Remember Agne’s food-growing experiment in the forest garden that started back in early June?
The picture above shows her courgette, chard and pumpkin taking shape in July.
You can see the original blog post about the garden transformation over lockdown here: https://plantingup.co.uk/building-our-community-garden/a-tranformational-experiment-over-lockdown/
This is an update on how it’s now looking…
The courgettes, chard and pumpkin that Agne planted have flourished. So much so, that there are surplus courgettes available now.
Agne has emailed to say that the courgettes are producing 2 -3 fruit every week that are ready for picking.
You can see from her pictures that there are large ones to be picked and smaller ones coming through all the time.
The artists at Westbury Arts Centre have been asked to take what they like, and all Planting Up members are encouraged to pop by and pick courgettes and chard to take home too.
Please leave the pumpkins (seen pictured here) as they still have some time to grow to their full potential to be ready for eating.
Agne picked two overgrown courgettes, also classed as marrow, and shared them on Olio – the fast, free and friendly mobile app for food-sharing, aiming to reduce food waste by connecting people with surplus food to those who need/want it.
Olio is renowned for being fast but I was amazed to hear that Agne’s collection was arranged in less than 5 minutes!
Please feel free to drop into Westbury Arts Centre and help yourself to the courgettes that are ready for picking and eating.

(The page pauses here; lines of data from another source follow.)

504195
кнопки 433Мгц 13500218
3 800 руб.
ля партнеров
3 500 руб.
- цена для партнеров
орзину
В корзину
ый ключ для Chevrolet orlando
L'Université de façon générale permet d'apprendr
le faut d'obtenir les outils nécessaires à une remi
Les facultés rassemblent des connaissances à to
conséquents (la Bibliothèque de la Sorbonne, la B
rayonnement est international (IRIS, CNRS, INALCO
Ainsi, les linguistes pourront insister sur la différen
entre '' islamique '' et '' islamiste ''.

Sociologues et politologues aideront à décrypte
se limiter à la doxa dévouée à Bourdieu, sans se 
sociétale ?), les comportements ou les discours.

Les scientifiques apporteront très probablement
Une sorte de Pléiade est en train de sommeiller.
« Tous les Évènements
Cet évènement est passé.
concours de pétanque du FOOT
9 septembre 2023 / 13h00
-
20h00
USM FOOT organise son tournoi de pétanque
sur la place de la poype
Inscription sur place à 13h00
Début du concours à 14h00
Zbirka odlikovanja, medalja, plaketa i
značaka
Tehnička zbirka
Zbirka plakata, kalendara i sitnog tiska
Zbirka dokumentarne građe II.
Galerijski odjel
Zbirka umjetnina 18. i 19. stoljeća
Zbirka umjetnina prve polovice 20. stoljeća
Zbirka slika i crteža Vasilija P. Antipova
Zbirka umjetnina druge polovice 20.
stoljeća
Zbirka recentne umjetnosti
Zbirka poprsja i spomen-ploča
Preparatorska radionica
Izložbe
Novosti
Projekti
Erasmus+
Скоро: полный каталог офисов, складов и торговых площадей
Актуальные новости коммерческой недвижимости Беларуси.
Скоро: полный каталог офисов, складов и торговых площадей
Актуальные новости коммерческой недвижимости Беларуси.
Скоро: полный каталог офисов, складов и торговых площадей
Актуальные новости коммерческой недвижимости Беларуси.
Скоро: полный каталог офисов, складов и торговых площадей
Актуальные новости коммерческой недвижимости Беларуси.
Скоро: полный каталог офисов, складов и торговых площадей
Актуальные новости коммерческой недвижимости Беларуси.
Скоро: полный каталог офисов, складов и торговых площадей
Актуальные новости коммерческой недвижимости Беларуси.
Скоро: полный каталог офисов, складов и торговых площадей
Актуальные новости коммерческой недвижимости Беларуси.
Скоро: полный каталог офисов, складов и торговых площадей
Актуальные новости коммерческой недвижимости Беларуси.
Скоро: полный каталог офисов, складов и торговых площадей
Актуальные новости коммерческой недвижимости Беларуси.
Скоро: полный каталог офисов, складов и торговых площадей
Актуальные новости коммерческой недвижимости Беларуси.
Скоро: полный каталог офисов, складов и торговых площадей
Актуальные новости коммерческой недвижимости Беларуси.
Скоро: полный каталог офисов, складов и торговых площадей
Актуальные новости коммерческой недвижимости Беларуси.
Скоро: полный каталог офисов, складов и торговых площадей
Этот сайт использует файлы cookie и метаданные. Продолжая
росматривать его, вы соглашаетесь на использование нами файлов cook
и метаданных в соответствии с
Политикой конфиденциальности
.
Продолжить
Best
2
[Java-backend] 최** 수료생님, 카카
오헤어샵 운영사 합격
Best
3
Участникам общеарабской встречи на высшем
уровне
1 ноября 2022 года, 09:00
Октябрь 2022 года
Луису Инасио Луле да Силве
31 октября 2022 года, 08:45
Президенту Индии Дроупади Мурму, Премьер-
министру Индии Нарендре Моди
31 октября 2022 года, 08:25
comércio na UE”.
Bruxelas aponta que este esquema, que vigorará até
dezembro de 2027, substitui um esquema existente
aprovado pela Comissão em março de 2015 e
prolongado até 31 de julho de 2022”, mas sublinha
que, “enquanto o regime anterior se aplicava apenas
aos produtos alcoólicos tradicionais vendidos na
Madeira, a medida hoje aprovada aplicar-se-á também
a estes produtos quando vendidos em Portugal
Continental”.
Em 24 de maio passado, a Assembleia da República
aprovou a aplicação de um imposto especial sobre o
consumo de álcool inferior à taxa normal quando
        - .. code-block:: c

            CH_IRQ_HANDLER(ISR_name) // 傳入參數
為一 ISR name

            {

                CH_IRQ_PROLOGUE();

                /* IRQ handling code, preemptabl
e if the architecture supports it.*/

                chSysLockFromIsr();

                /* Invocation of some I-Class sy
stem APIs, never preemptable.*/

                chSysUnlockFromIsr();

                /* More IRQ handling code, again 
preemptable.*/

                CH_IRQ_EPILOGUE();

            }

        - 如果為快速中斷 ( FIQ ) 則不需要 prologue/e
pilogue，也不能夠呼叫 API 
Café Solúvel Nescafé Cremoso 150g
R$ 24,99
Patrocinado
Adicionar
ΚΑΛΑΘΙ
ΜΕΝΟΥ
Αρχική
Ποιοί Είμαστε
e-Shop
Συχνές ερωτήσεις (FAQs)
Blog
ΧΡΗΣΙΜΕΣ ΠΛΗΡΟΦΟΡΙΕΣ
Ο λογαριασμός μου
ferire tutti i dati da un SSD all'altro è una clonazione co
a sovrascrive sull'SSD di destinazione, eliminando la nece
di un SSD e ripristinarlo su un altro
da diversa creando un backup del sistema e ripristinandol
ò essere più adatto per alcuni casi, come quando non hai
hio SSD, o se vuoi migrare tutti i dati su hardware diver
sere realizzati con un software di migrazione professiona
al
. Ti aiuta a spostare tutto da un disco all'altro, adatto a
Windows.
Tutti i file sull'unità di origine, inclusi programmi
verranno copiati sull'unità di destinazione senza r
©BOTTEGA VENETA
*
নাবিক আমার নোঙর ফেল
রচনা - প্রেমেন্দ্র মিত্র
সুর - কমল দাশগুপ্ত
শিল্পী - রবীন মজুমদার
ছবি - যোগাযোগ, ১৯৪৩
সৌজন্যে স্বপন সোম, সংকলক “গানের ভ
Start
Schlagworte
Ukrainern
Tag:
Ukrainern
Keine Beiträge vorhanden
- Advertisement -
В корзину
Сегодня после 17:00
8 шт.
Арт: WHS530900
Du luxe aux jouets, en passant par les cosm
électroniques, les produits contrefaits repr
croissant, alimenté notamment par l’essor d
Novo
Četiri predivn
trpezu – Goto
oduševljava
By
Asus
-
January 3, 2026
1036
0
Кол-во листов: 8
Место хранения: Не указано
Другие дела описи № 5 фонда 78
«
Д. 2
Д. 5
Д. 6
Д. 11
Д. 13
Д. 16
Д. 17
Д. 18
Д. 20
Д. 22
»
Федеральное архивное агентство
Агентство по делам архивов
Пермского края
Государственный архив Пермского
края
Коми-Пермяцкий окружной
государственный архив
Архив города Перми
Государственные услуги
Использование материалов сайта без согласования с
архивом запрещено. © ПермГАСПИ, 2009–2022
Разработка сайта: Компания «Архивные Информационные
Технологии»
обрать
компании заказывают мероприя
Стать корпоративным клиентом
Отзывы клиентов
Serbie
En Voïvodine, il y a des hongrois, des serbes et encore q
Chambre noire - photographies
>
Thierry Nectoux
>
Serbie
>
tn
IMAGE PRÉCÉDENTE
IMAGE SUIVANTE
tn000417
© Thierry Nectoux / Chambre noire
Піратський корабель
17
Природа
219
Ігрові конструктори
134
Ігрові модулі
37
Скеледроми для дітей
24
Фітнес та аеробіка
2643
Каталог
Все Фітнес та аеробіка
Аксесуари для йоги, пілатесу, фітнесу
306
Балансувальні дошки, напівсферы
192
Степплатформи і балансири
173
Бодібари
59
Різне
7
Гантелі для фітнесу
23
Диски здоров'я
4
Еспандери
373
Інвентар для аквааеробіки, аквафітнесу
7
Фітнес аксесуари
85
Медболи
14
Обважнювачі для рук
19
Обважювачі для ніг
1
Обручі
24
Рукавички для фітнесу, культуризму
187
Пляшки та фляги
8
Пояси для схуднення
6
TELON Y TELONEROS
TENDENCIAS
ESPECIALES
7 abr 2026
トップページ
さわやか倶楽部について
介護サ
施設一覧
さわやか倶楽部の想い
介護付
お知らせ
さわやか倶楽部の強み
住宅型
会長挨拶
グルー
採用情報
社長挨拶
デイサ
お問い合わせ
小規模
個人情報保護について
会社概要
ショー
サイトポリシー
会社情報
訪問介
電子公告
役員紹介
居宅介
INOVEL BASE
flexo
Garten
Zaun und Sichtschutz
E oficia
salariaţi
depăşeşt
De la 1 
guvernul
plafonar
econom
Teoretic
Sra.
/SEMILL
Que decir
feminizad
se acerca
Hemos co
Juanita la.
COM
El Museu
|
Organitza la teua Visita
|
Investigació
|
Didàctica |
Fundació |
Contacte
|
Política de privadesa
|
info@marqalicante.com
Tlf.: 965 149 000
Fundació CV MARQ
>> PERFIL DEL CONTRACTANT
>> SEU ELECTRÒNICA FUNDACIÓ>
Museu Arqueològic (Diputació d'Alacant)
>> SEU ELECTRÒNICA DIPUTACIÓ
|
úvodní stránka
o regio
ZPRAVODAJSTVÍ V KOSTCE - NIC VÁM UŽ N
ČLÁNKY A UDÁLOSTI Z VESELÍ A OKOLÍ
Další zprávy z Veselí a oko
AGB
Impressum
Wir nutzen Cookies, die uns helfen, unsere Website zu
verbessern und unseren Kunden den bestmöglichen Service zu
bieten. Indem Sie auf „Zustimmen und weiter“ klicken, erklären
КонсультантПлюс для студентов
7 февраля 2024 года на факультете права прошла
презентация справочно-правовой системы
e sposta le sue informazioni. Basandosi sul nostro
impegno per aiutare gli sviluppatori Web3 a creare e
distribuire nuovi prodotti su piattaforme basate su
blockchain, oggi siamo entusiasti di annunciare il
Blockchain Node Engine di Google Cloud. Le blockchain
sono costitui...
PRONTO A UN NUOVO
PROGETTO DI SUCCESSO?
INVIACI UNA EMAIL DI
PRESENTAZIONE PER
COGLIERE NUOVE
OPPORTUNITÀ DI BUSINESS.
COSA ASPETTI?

Although we have tried the courgettes from our forest garden and they taste delicious (no bitterness at all by all reports), we thought it best to share this notice so that people are aware to be cautious when eating any fruit/veg from the squash family, no matter where it comes from.
A member of the group has messaged to alert us to increased risk of “curcurbit poisoning” in the cucurbitaceae family of flowering plants that include courgettes, cucumbers, pumpkins, squash and melon this year. The best advice to determine whether it will make you sick is to cut off a small piece and lick it. Then, if it tastes bitter, do not eat it and immediately throw it away.